— Vorliegende Rede —
#####

Rede Hans-Albert Lennartz: Hilfspolizei gescheitert! – Die Sicherheit im Land wird allein durch die niedersächsische Polizei bestens gewährleistet

Anrede,

am Montag dieser Woche haben Sie, Herr Innenminister, Ihr Konzept des "freiwilligen Ordnungs- und Streifendienstes" vor Vertretern von Kommunen präsentiert.

Das war ja nun nicht der Auftakt sondern das war eine Art "Lüchow-Dannenberg-zum-Zweiten". In Sachen Lüchow-Dannenberg hatten Sie einen Gesetzentwurf präsentiert, den Sie zurückzogen haben um dann eine wesentlich abgeschwächte Form erneut als Gesetzentwurf zu präsentieren. Der ist inzwischen beschlossen.

In Sachen Hilfspolizei haben Sie im Frühjahr 2005 einen ersten Vorstoß unternommen. Das damalige Konzept sah vor, dass ehrenamtliche Hilfspolizisten quasi polizeiliche Befugnisse übertragen bekommen: Ausweiskontrollen, Ingewahrsamnahmen, Platzverweise etc. Nachdem dieses Konzept erfreulicherweise wegen des Widerstands auch der FDP keine Mehrheit finden konnte, haben Sie nun eine "Hilfspolizei-light" vorgeschlagen. In Ihrer Präsentationsrede haben Sie gesagt, dass die Landesregierung mit der Umorganisation der Polizei deren Arbeit verbessert habe. Dann stellt sich die Frage: warum dann zusätzlich noch eine Hilfspolizei?

Der Vorsitzende der Gewerkschaft der Polizei, Herr Witthaut, prognostiziert, dass bei Realisierung dieses Konzepts die Polizeipräsenz in der Fläche nicht verbessert werde und dass man anschließend auf das Modell der Hilfspolizei verweisen werde, um das subjektive Sicherheitsgefühl zu stärken. Das ist ein entscheidendes Muster Ihrer Argumentation. Sie feiern die steigenden Aufklärungsquoten, wenn Sie die Kriminalstatistik vorstellen. Sie wissen, dass es eine massive Diskrepanz zwischen subjektivem Sicherheitsgefühl, insbesondere älterer Menschen, und der objektiven Sicherheitslage gibt. Sie bedienen mit dem Projekt einer Hilfspolizei eine wichtige Zielgruppe Ihrer Wählerinnen und Wähler. Das ist in unseren Augen der Kern Ihres Antriebs.

#####

— Auflistung —
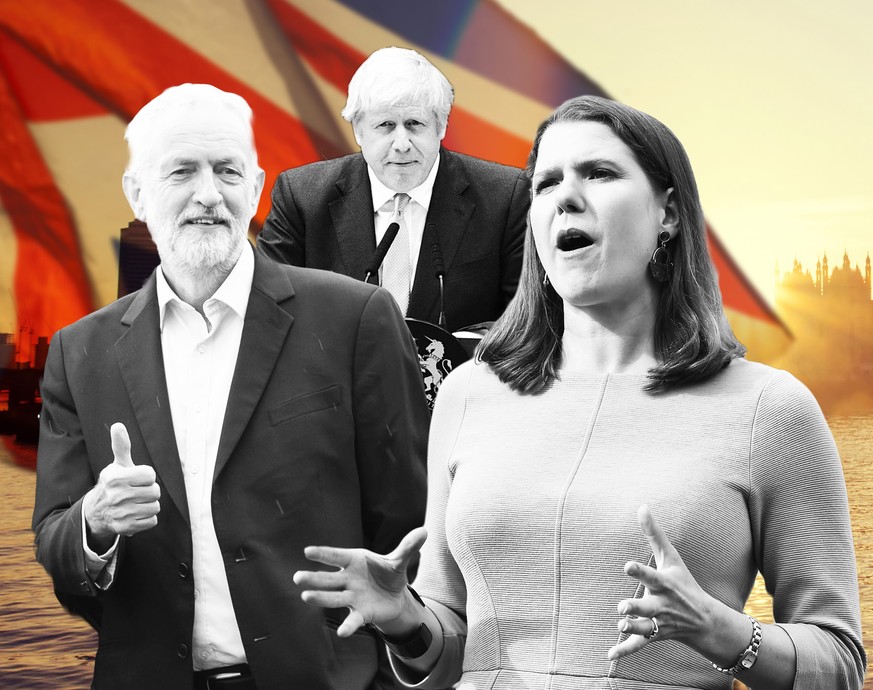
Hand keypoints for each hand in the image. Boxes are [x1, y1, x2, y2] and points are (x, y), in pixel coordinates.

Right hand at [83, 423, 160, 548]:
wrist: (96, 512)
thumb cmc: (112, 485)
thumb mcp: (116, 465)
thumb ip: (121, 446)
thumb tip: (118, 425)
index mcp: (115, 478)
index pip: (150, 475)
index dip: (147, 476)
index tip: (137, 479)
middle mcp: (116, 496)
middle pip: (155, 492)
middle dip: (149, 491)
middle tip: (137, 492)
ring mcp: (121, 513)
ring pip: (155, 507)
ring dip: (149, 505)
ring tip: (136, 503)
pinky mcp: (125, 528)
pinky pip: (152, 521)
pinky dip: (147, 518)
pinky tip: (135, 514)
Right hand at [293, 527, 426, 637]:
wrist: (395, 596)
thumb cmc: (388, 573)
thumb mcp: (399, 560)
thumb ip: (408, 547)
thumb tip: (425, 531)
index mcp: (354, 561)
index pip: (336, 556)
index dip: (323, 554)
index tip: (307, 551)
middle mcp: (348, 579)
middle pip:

#####

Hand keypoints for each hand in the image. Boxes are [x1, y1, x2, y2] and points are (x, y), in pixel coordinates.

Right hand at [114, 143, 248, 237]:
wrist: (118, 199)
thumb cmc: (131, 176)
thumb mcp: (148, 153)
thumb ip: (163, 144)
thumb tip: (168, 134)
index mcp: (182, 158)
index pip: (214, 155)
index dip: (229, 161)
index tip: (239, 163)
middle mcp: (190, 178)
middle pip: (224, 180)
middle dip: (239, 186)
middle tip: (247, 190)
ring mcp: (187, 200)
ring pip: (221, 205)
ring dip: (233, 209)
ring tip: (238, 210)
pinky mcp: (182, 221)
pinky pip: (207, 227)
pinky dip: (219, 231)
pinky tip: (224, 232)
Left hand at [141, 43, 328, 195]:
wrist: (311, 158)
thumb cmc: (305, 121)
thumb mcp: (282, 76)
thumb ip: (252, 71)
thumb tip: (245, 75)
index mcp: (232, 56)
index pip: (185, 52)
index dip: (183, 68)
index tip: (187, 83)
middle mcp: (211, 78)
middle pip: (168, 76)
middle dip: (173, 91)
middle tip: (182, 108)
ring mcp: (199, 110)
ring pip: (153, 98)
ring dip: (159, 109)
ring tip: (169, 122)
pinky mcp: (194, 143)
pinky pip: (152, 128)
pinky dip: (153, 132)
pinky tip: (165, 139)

#####

— Arbeitsauftrag 1 —
Gib den Abschnitt der Rede zur Hilfspolizei von „am Montag dieser“ bis „ist inzwischen beschlossen.“ wortgetreu wieder.
— Arbeitsauftrag 2 —
Übersetze den Satz „Sie feiern die steigenden Aufklärungsquoten, wenn Sie die Kriminalstatistik vorstellen.“ aus der Rede zur Hilfspolizei ins Englische.
Die Auflistung ist eigenständiges Material und hat mit der Rede nichts zu tun.

— Ausgabe 1 —
am Montag dieser Woche haben Sie, Herr Innenminister, Ihr Konzept des "freiwilligen Ordnungs- und Streifendienstes" vor Vertretern von Kommunen präsentiert.

Das war ja nun nicht der Auftakt sondern das war eine Art "Lüchow-Dannenberg-zum-Zweiten". In Sachen Lüchow-Dannenberg hatten Sie einen Gesetzentwurf präsentiert, den Sie zurückzogen haben um dann eine wesentlich abgeschwächte Form erneut als Gesetzentwurf zu präsentieren. Der ist inzwischen beschlossen.

— Ausgabe 2 —
You celebrate the rising clearance rates when you present the crime statistics.